Since 2010, the over is striking at 58% (235-171-17) for games played in Coors Field, returning a 10% profit during that time to the savviest of investors. One simple strategy may help us to increase our edge and maximize profit potential. First off, we want to isolate contests projecting 10 runs or more, slightly above the game total average of 9.7 since 2010. After all the strengths and weaknesses are weighed, the betting market expects an above average number of runs to be scored, and this is when the particularities of Coors Field work its magic.
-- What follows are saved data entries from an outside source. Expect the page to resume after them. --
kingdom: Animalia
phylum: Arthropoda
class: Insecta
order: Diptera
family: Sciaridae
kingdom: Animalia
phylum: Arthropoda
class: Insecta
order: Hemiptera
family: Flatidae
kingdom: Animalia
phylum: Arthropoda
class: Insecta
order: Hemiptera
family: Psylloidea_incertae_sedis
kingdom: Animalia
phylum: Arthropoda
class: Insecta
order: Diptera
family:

Secondly, we want to see the Rockies staff pitching poorly coming into the game. Since 2010, they have a 4.90 ERA overall. If one isolates games where the Rockies head into a game hovering above this figure with a projected total of 10 or more, then the over hits at a 61% rate (69-44-7) returning 15% profit. Indeed, the Rockies give away 6.2 runs a contest in this scenario, nearly a run above their average in this time span. This scenario serves as our foundation.
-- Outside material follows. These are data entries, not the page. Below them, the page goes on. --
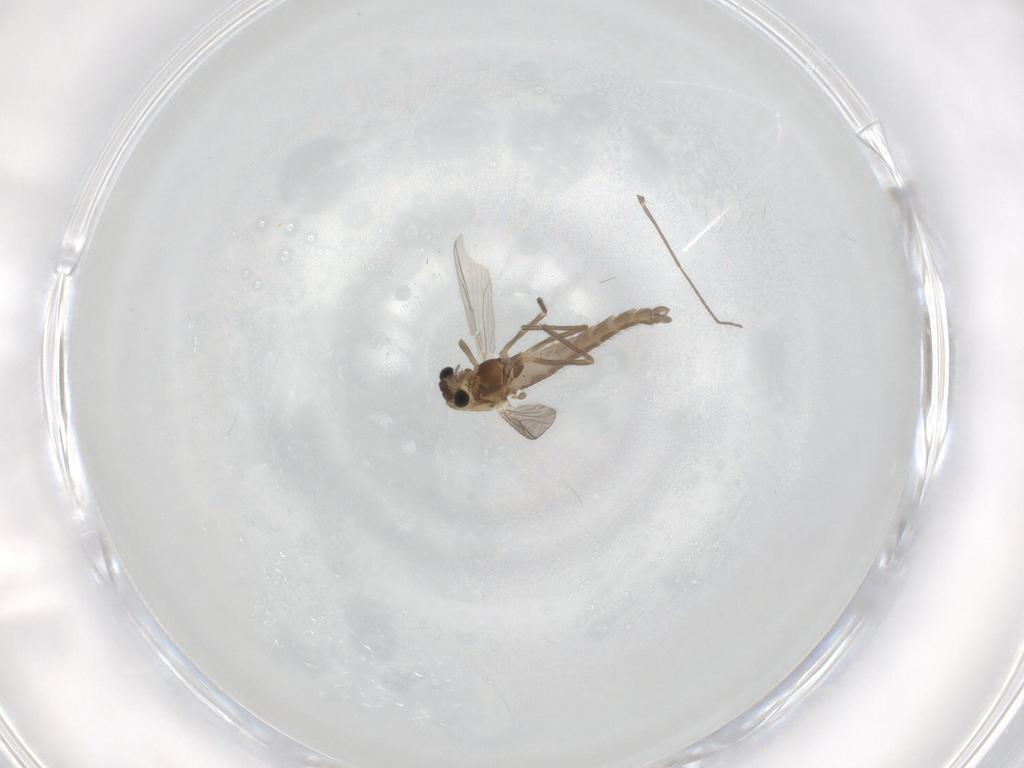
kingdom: Animalia
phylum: Arthropoda
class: Insecta
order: Diptera
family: Chironomidae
Next we want to eliminate the opposing starter who may be an extreme ground ball inducing pitcher i.e. Dallas Keuchel, Tyson Ross, Trevor Cahill, etc. The spacious outfield in Denver is difficult to defend and inviting for extra base hits. Weak flairs or bloopers, and medium-to-high launch fly balls in the gaps, find their way for hits more often than in other ballparks. In fact, over the last ten years, Coors Field has ranked first or second in batting average on balls in play (BABIP), a metric measuring how many balls put in play go for hits against a pitcher, excluding home runs. So we want to exploit fly-ball pitchers. Taking our base scenario, if the opposing starters ground ball to fly ball rate is less than 2.5 times in games pitched for the season, than the over hits for a record of 58-28-7 or 67%, returning a 26% return on one's investment. This can be tricky to compute because some statistic sites lump line drives into fly balls, and one may find varying data. Nonetheless, avoid the “sinkiest” of sinker or split-finger pitchers when placing your MLB picks, unless in the short term they are having difficulty finding the drop zone in starts leading up to the game. To make it easier, look for guys who have a ground ball percentage (GB%) less than 55% for the season.

As always, use this information to support your leans, and good luck.